[Input]
Start of Block

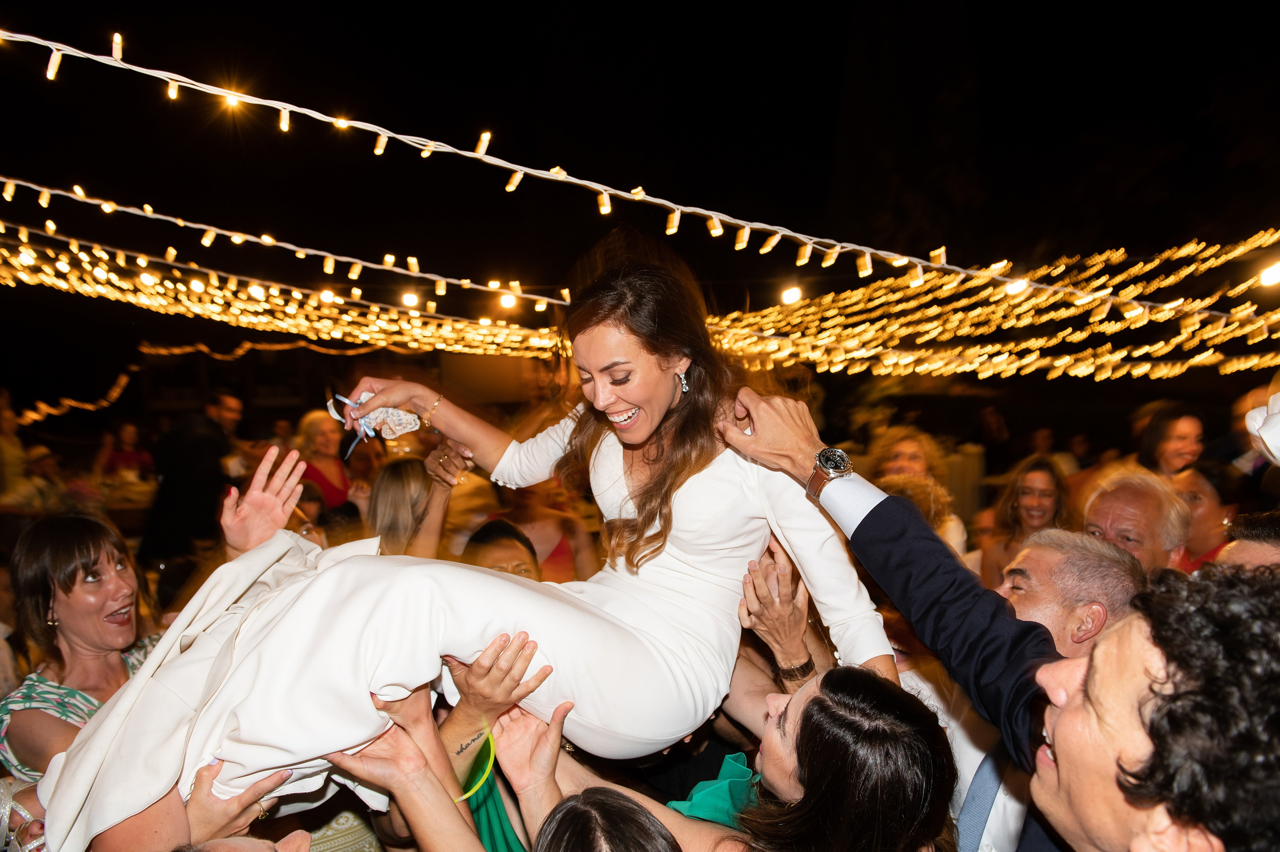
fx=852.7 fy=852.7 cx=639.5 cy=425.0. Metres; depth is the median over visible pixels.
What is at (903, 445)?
woman
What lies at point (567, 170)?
night sky
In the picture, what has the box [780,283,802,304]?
light bulb
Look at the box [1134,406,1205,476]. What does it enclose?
woman
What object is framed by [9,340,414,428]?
string light
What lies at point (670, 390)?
woman
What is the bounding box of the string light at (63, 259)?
[0,225,581,363]
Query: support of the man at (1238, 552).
on the ground
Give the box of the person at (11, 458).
[0,388,32,502]
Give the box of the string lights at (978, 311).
[686,231,1279,380]
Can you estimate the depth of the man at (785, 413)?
1.13 m
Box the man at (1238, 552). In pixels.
[1213,509,1279,574]
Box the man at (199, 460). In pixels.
[140,387,243,564]
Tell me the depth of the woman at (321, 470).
6.29 m
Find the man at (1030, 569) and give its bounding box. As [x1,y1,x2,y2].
[914,530,1145,851]
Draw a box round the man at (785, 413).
[713,388,1279,849]
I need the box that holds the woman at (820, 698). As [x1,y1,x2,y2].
[493,665,955,851]
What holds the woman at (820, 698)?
on the ground
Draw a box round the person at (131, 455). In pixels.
[96,420,154,480]
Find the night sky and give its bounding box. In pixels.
[0,0,1279,332]
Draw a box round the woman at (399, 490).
[367,454,452,558]
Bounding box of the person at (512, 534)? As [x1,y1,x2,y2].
[460,518,541,579]
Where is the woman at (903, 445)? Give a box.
[872,426,968,559]
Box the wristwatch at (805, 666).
[776,657,815,683]
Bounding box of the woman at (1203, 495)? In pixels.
[1167,465,1236,571]
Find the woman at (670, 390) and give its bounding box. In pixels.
[61,243,895,842]
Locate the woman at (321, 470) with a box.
[295,408,352,511]
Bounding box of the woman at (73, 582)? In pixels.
[0,514,161,784]
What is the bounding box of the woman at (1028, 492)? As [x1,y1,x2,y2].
[976,456,1073,588]
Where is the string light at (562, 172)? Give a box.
[0,24,1277,330]
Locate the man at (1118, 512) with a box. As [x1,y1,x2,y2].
[1080,467,1192,573]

End of Block

[Assignment]
Print every line of the listing exactly, please, and leave the images out.

[Exercise solution]
fx=852.7 fy=852.7 cx=639.5 cy=425.0. Metres; depth is the median over visible pixels.
What is at (903, 445)?
woman
What lies at point (567, 170)?
night sky
In the picture, what has the box [780,283,802,304]?
light bulb
Look at the box [1134,406,1205,476]. What does it enclose?
woman
What object is framed by [9,340,414,428]?
string light
What lies at point (670, 390)?
woman
What is the bounding box of the string light at (63, 259)?
[0,225,581,363]
Query: support of the man at (1238, 552).
on the ground
Give the box of the person at (11, 458).
[0,388,32,502]
Give the box of the string lights at (978, 311).
[686,231,1279,380]
Can you estimate the depth of the man at (785, 413)?
1.13 m
Box the man at (1238, 552). In pixels.
[1213,509,1279,574]
Box the man at (199, 460). In pixels.
[140,387,243,564]
Tell me the depth of the woman at (321, 470).
6.29 m
Find the man at (1030, 569) and give its bounding box. As [x1,y1,x2,y2].
[914,530,1145,851]
Draw a box round the man at (785, 413).
[713,388,1279,849]
I need the box that holds the woman at (820, 698). As [x1,y1,x2,y2].
[493,665,955,851]
What holds the woman at (820, 698)?
on the ground
Draw a box round the person at (131, 455). In pixels.
[96,420,154,480]
Find the night sky and give its bounding box. In pixels.
[0,0,1279,332]
Draw a box round the woman at (399, 490).
[367,454,452,558]
Bounding box of the person at (512, 534)? As [x1,y1,x2,y2].
[460,518,541,579]
Where is the woman at (903, 445)? Give a box.
[872,426,968,559]
Box the wristwatch at (805, 666).
[776,657,815,683]
Bounding box of the woman at (1203, 495)? In pixels.
[1167,465,1236,571]
Find the woman at (670, 390) and give its bounding box. In pixels.
[61,243,895,842]
Locate the woman at (321, 470) with a box.
[295,408,352,511]
Bounding box of the woman at (73, 582)? In pixels.
[0,514,161,784]
What is the bounding box of the woman at (1028, 492)? As [x1,y1,x2,y2].
[976,456,1073,588]
Where is the string light at (562, 172)? Give a box.
[0,24,1277,330]
Locate the man at (1118, 512) with a box. As [x1,y1,x2,y2].
[1080,467,1192,573]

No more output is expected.